DATASET ENTRIES START

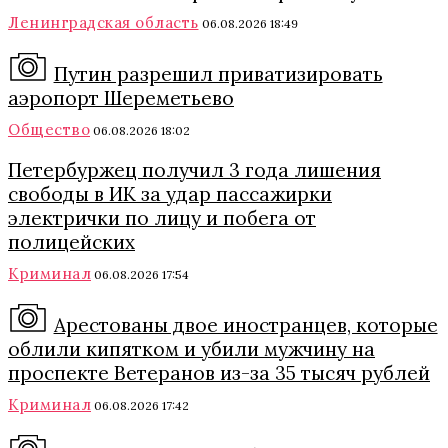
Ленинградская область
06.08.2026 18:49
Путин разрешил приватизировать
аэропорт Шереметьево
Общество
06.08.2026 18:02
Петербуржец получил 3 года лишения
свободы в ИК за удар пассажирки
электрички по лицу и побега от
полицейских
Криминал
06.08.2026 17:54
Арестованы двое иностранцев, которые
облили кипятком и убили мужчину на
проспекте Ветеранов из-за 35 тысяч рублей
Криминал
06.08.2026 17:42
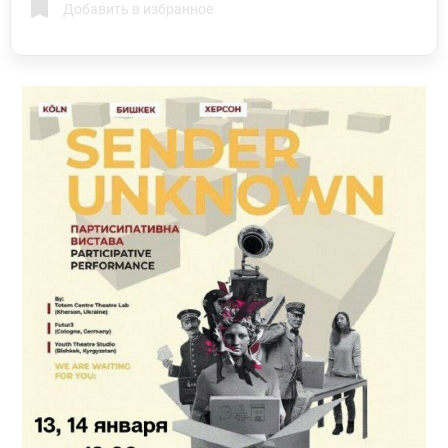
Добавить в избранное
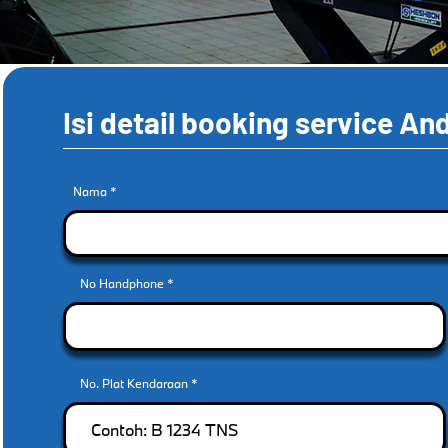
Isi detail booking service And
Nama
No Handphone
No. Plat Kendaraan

DATASET ENTRIES END
DATASET ENTRIES START

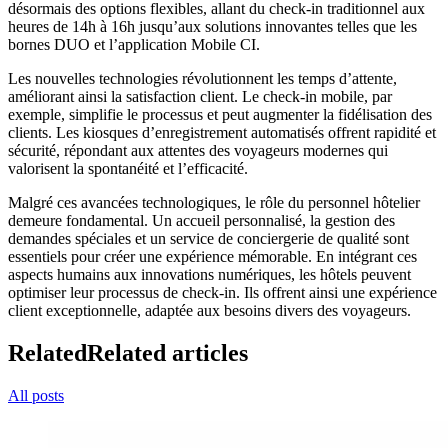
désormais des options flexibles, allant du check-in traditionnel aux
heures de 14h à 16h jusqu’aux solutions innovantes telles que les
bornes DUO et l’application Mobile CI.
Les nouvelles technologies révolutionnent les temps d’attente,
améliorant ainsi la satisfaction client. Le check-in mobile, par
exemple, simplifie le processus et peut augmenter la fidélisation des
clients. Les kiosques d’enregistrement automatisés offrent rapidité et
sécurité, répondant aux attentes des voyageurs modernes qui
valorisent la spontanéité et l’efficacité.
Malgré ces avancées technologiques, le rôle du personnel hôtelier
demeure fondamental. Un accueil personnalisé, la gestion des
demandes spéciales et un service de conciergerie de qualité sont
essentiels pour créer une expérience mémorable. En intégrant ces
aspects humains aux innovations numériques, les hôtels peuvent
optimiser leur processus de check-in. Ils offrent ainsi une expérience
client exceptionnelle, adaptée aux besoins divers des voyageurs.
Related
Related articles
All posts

DATASET ENTRIES END

From the data above, output exactly the lines between the one containing "Ленинградская область" and the one containing "06.08.2026 17:42", counting both of them.

Ленинградская область
06.08.2026 18:49
Путин разрешил приватизировать
аэропорт Шереметьево
Общество
06.08.2026 18:02
Петербуржец получил 3 года лишения
свободы в ИК за удар пассажирки
электрички по лицу и побега от
полицейских
Криминал
06.08.2026 17:54
Арестованы двое иностранцев, которые
облили кипятком и убили мужчину на
проспекте Ветеранов из-за 35 тысяч рублей
Криминал
06.08.2026 17:42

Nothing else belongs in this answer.